Element placement data:
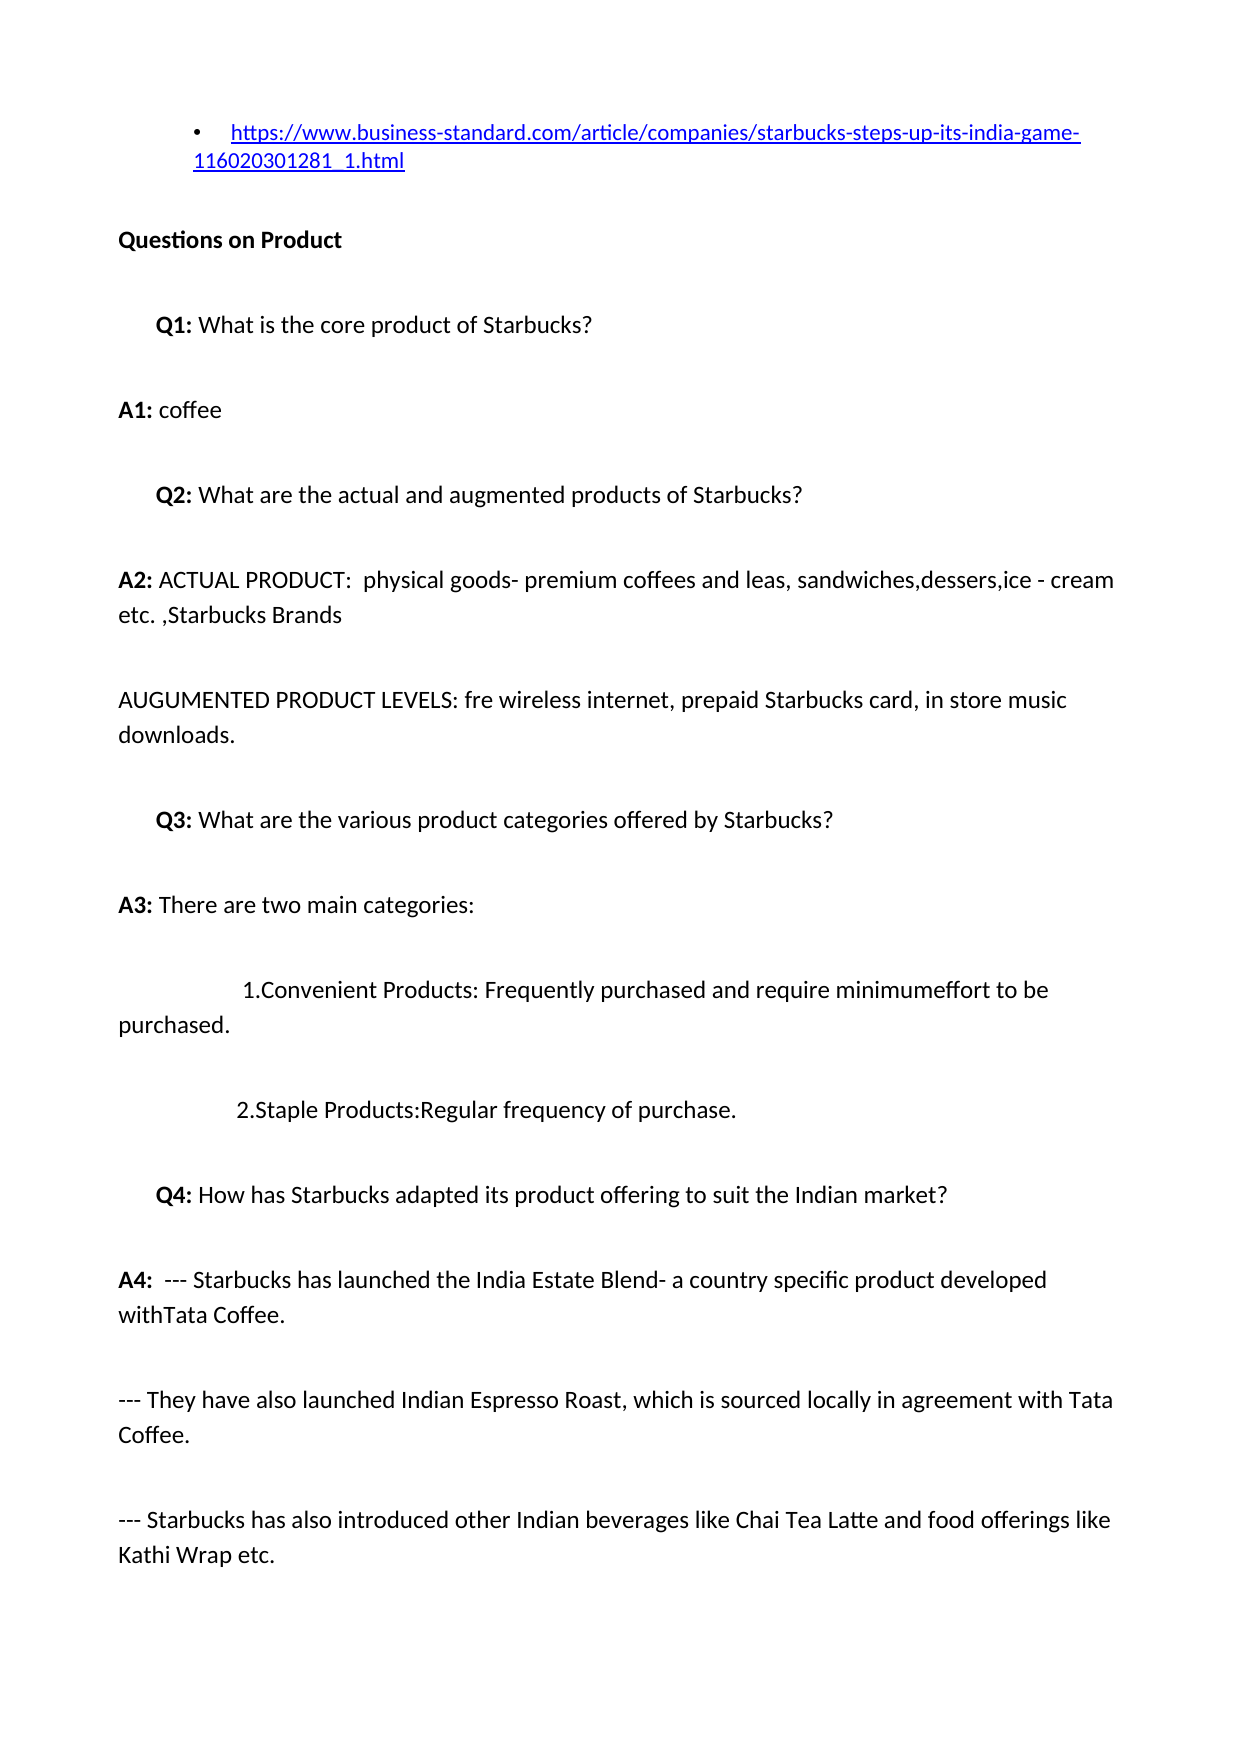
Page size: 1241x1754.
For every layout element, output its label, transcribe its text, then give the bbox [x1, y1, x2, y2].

text A4: --- Starbucks has launched the India Estate Blend- a country specific product developed withTata Coffee. [118, 1264, 1122, 1330]
text Questions on Product [118, 224, 1122, 255]
text Q4: How has Starbucks adapted its product offering to suit the Indian market? [156, 1179, 1122, 1210]
text A1: coffee [118, 394, 1122, 425]
text A3: There are two main categories: [118, 889, 1122, 920]
text --- Starbucks has also introduced other Indian beverages like Chai Tea Latte and food offerings like Kathi Wrap etc. [118, 1504, 1122, 1570]
text A2: ACTUAL PRODUCT: physical goods- premium coffees and leas, sandwiches,dessers,ice - cream etc. ,Starbucks Brands [118, 564, 1122, 630]
text Q2: What are the actual and augmented products of Starbucks? [156, 479, 1122, 510]
list https://www.business-standard.com/article/companies/starbucks-steps-up-its-india-game-116020301281_1.html [156, 118, 1122, 174]
text Q1: What is the core product of Starbucks? [156, 309, 1122, 340]
text 2.Staple Products:Regular frequency of purchase. [118, 1094, 1122, 1125]
text AUGUMENTED PRODUCT LEVELS: fre wireless internet, prepaid Starbucks card, in store music downloads. [118, 684, 1122, 750]
text Q3: What are the various product categories offered by Starbucks? [156, 804, 1122, 835]
text 1.Convenient Products: Frequently purchased and require minimumeffort to be purchased. [118, 974, 1122, 1040]
text --- They have also launched Indian Espresso Roast, which is sourced locally in agreement with Tata Coffee. [118, 1384, 1122, 1450]
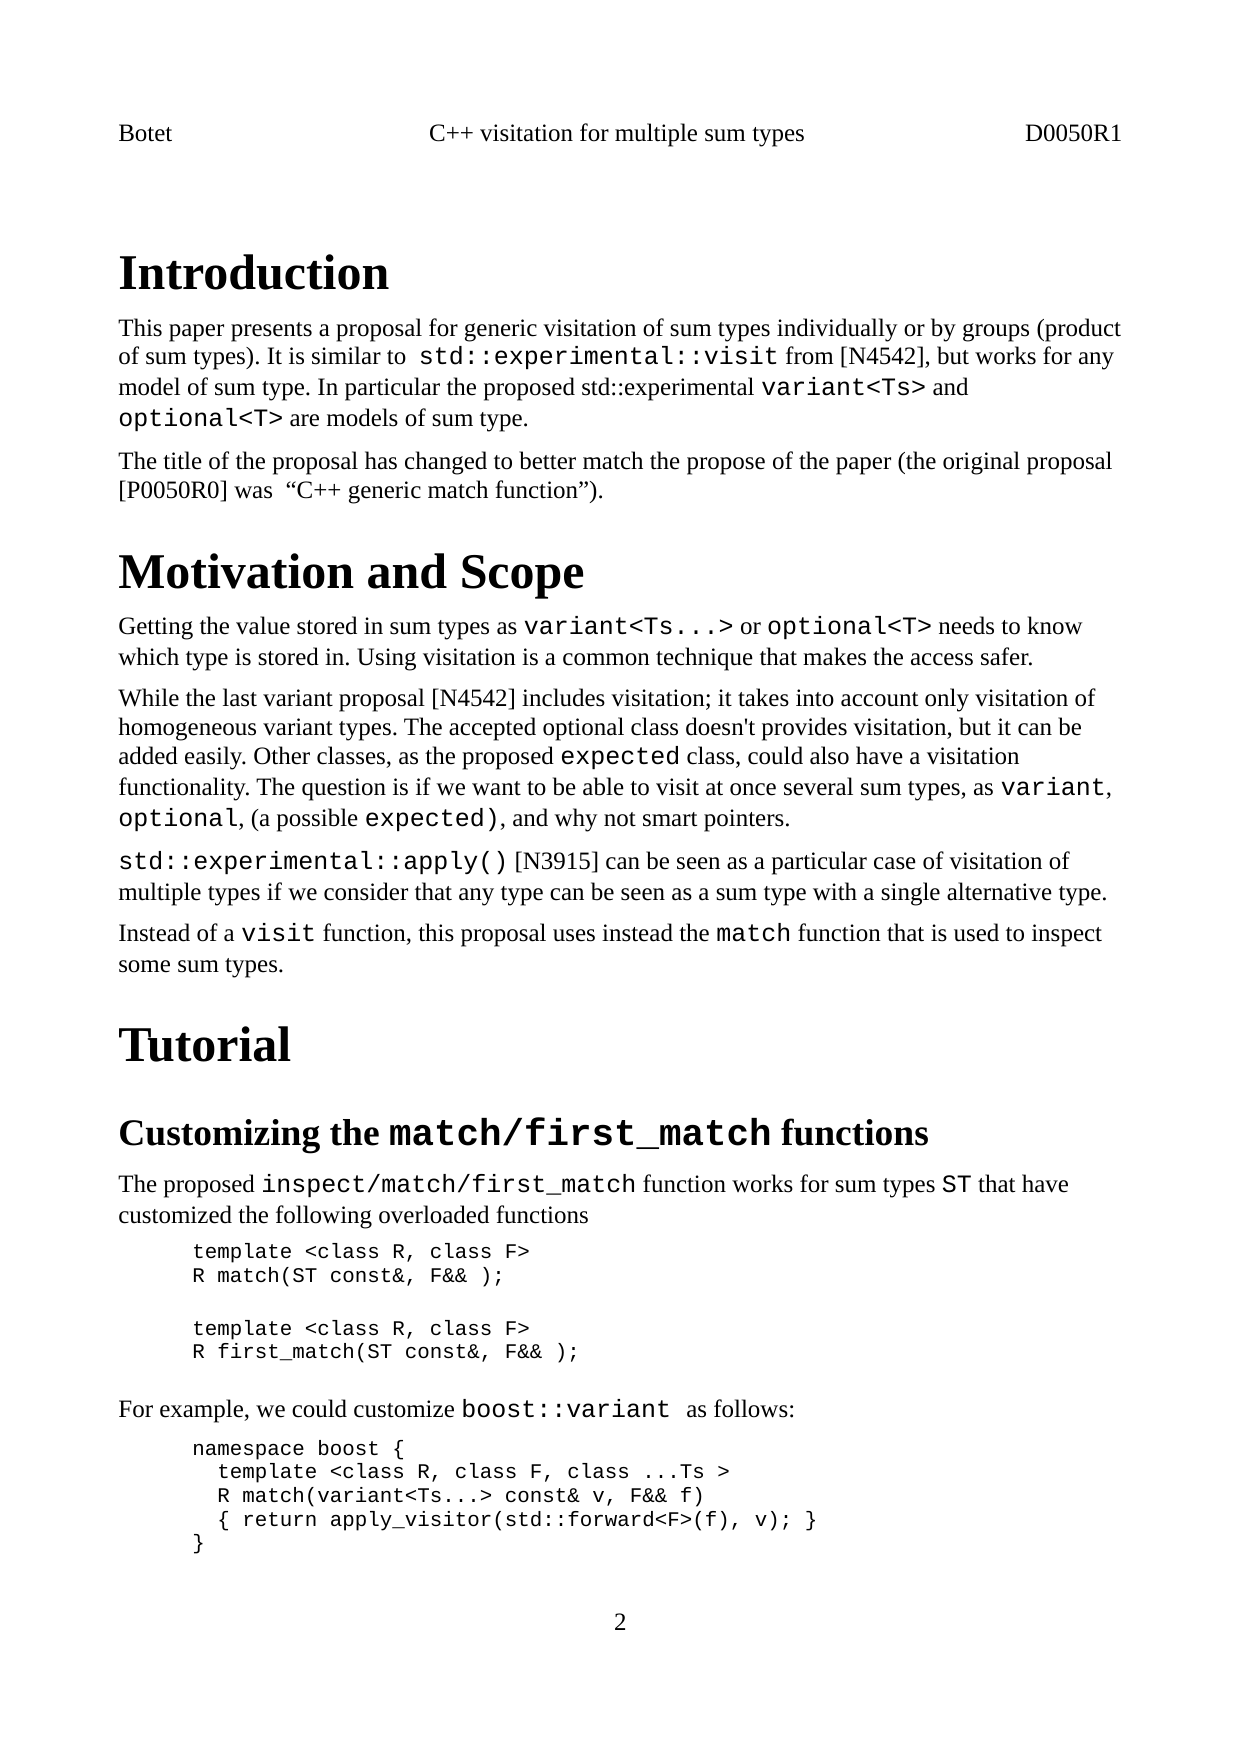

What needs to be done:
Output every line of the records above word for word, leaving out the pictures.

Output:
Page size: 1241x1754.
For every layout element, output its label, transcribe its text, then give the bbox [x1, y1, x2, y2].

text A4: --- Starbucks has launched the India Estate Blend- a country specific product developed withTata Coffee. [118, 1264, 1122, 1330]
text Questions on Product [118, 224, 1122, 255]
text Q4: How has Starbucks adapted its product offering to suit the Indian market? [156, 1179, 1122, 1210]
text A1: coffee [118, 394, 1122, 425]
text A3: There are two main categories: [118, 889, 1122, 920]
text --- Starbucks has also introduced other Indian beverages like Chai Tea Latte and food offerings like Kathi Wrap etc. [118, 1504, 1122, 1570]
text A2: ACTUAL PRODUCT: physical goods- premium coffees and leas, sandwiches,dessers,ice - cream etc. ,Starbucks Brands [118, 564, 1122, 630]
text Q2: What are the actual and augmented products of Starbucks? [156, 479, 1122, 510]
list https://www.business-standard.com/article/companies/starbucks-steps-up-its-india-game-116020301281_1.html [156, 118, 1122, 174]
text Q1: What is the core product of Starbucks? [156, 309, 1122, 340]
text 2.Staple Products:Regular frequency of purchase. [118, 1094, 1122, 1125]
text AUGUMENTED PRODUCT LEVELS: fre wireless internet, prepaid Starbucks card, in store music downloads. [118, 684, 1122, 750]
text Q3: What are the various product categories offered by Starbucks? [156, 804, 1122, 835]
text 1.Convenient Products: Frequently purchased and require minimumeffort to be purchased. [118, 974, 1122, 1040]
text --- They have also launched Indian Espresso Roast, which is sourced locally in agreement with Tata Coffee. [118, 1384, 1122, 1450]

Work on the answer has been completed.